Atended a los que cantan los sueños de la virgen, el ¡ay! del triste, la tímida queja del afligido, el santo perfume de una plegaria y la belleza de la virtud.

Amad al poeta: mientras el filósofo levanta una punta del velo que cubre las miserias de la vida, el poeta tiende sobre ellas una capa de flores; porque es preciso confesar que la realidad suele ser muy fea, muy repugnante, y que es criminal el estoicismo del filósofo al arrancarle a la estatua de la verdad su crespón.

El escultor y el poeta crean; el filósofo y el escéptico destruyen.

Las ideas del escéptico, al hacer estúpido alarde de su pirronismo, son la mano de hielo que petrifica, que marchita cuanto toca.

La filosofía del escéptico os dice duda; la doctrina del poeta, espera: esto es más consolador.

Si, como dice Píndaro, «la vida es el sueño de una sombra», ¿qué importa vivir de sueños e ilusiones seductoras?

Arrebatar al alma las ilusiones, es más cruel que cortar las alas a una banda de golondrinas.

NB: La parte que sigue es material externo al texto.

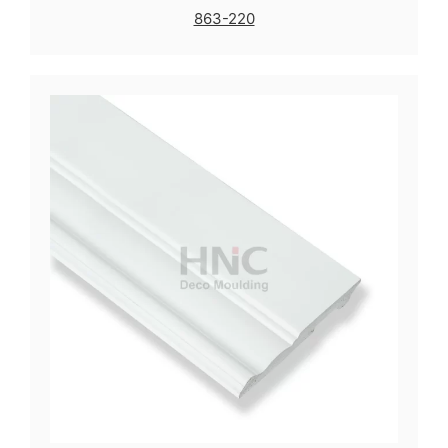
863-220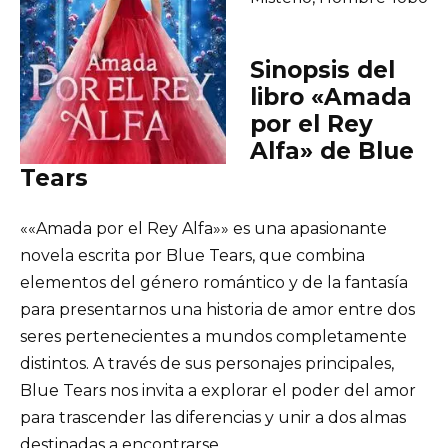
Sinopsis del
libro «Amada
por el Rey
Alfa» de Blue
Tears
««Amada por el Rey Alfa»» es una apasionante
novela escrita por Blue Tears, que combina
elementos del género romántico y de la fantasía
para presentarnos una historia de amor entre dos
seres pertenecientes a mundos completamente
distintos. A través de sus personajes principales,
Blue Tears nos invita a explorar el poder del amor
para trascender las diferencias y unir a dos almas
destinadas a encontrarse.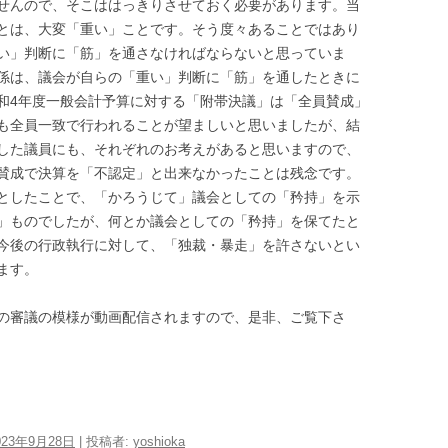
せんので、そこははっきりさせておく必要があります。当
とは、大変「重い」ことです。そう度々あることではあり
い」判断に「筋」を通さなければならないと思っていま
係は、議会が自らの「重い」判断に「筋」を通したときに
和4年度一般会計予算に対する「附帯決議」は「全員賛成」
も全員一致で行われることが望ましいと思いましたが、結
した議員にも、それぞれのお考えがあると思いますので、
賛成で決算を「不認定」と出来なかったことは残念です。
としたことで、「かろうじて」議会としての「矜持」を示
」ものでしたが、何とか議会としての「矜持」を保てたと
今後の行政執行に対して、「独裁・暴走」を許さないとい
ます。
の審議の模様が動画配信されますので、是非、ご覧下さ
023年9月28日
|
投稿者:
yoshioka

¿Por qué someter las cosas bellas a un frío análisis que nos desencanta, que nos hiela?

El botánico destruye la rosa al examinarla.

El poeta no le pide a la rosa más que el perfume; la contempla dominado por el sentimiento estético, goza de ella sin destrozarla, le tributa admiración, amor, entusiasmo, y la respeta cual el egipcio a la flor del loto.

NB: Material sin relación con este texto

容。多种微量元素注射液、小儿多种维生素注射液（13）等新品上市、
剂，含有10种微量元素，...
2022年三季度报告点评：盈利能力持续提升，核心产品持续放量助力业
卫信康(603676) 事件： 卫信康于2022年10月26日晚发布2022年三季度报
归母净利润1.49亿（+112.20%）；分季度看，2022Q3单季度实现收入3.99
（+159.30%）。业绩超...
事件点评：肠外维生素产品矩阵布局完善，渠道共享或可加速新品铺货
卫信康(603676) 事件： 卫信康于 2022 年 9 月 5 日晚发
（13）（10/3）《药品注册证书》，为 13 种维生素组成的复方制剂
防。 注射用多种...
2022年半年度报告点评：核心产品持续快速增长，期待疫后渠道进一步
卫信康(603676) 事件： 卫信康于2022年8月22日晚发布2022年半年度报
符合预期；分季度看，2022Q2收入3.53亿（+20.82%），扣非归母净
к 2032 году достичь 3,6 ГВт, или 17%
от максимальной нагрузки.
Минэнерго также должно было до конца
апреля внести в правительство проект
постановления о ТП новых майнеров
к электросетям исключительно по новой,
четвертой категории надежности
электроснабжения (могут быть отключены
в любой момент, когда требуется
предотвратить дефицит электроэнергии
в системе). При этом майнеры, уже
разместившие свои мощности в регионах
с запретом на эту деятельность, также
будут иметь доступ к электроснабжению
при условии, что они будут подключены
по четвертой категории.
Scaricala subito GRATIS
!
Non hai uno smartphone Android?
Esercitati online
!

El astrónomo, fijo en su observatorio, quiere averiguar el número de las constelaciones y seguir la rotación de los astros, ayudado de su telescopio; el poeta no tiene tal soberbia: se humilla ante los cuerpos celestes, y no les pide más que luz en sus lóbregas noches.

El naturalista, con su escalpelo anatómico, descompone el cuerpo de la luciérnaga, y reduce la preciosa mariposa a mísero esqueleto; el poeta sigue con las alas de la fantasía a la mariposa; canta sus bellos colores, su inconstante giro, y nos la presenta en el esplendor de la belleza.

El poeta es el fotógrafo de la creación, el misionero enviado por la providencia.

Un poeta y una mujer ateos me parecen tan imposibles como la luz en el alma del réprobo.

No, mil veces no. El ateo puede ser gran versificador, mas no poeta.

El poeta ve a Dios con los inmateriales ojos del alma; la mujer, con la fe de su entusiasta corazón.

El poeta, cual la mujer, cree, ama y espera; por eso canta la virtud.

La mujer es poeta frecuentemente, sin advertir que lo es.

¿Por qué cuando brotan de sus labios tiernos acentos y suaves armonías, que vierte inconscientemente sin presunción de ninguna especie, ha de ser censurada con tanto rigor?

¿Acaso es responsable el ruiseñor de sus trinos?

La mujer poeta es un ruiseñor sin alas, el ruiseñor del jardín de la vida.

Al poeta y la mujer les está fiado el secreto de embellecer la existencia.

La mujer y el poeta deben cumplir tan alta misión.

¡Gloria inmortal al poeta que canta la virtud!

¡Loor a la mujer que le inspira fe para cantarla!